In 2015, he founded Würk, a technology company focused solely on the cannabis industry. The Würk platform is designed to ensure that cannabis workers — and taxes — can get paid just like any other business, assuming the business is compliant with local and state laws (an extensive underwriting process to vet clients is the first step). The platform includes human resources and payroll software and workforce management tools, all built with a back-end banking infrastructure to ensure that people get paid.

“We’re helping companies hire employees, manage and track certifications, we’re paying them, we’re helping them create schedules for employees,” he says. “All of the technology that’s required to deploy people to service customers, we’re behind the scenes making that happen.”

Currently, Würk has hundreds of clients in 33 states and has paid more than 60,000 employees since the inception of the business. Peterson says the response has been positive because so many cannabis businesses get dropped from payroll providers, but Würk is a permanent solution and a stable partner that allows its clients to focus on their business.
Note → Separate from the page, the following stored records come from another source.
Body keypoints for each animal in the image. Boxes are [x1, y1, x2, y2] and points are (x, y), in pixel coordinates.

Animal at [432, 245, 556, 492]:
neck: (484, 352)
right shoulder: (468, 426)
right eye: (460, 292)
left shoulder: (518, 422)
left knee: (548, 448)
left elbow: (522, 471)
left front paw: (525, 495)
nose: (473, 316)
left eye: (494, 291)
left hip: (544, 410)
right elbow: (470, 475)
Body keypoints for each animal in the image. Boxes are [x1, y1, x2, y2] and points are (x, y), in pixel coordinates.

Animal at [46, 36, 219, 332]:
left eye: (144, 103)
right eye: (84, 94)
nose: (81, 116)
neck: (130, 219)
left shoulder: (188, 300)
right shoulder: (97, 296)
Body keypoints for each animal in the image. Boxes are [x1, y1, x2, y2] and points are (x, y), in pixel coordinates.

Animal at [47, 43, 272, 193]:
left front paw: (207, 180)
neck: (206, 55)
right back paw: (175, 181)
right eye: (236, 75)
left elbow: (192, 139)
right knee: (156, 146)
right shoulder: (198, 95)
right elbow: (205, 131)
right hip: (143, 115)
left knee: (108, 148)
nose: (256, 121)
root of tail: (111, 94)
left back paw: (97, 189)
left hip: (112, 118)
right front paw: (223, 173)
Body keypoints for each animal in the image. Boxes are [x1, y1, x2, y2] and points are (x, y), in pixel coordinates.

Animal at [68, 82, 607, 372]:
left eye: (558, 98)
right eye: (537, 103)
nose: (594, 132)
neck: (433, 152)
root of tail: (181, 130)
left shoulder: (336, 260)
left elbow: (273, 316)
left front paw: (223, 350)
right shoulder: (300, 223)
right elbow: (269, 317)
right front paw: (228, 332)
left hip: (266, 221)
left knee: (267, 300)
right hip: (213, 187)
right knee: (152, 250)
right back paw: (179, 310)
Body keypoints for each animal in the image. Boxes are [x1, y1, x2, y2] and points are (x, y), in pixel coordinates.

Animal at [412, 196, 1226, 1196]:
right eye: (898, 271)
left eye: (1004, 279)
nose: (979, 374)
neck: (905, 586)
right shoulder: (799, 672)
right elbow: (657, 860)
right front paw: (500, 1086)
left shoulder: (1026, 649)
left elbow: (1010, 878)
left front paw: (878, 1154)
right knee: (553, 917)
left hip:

The challenge for Würk, according to Peterson, is ensuring compliance with the different tax laws and regulations in the 33 markets in which clients operate. For example, he says, in New York, if a building faces a waterway, there’s an additional tax for that.

It gets even more complicated when working with multi-state operators, making this industry much more complex than any he’s previously worked in, but more rewarding.

“The people are just good people and they are doing this for the right reasons,” Peterson says, “so it gives so much more purpose to come to work every single day.”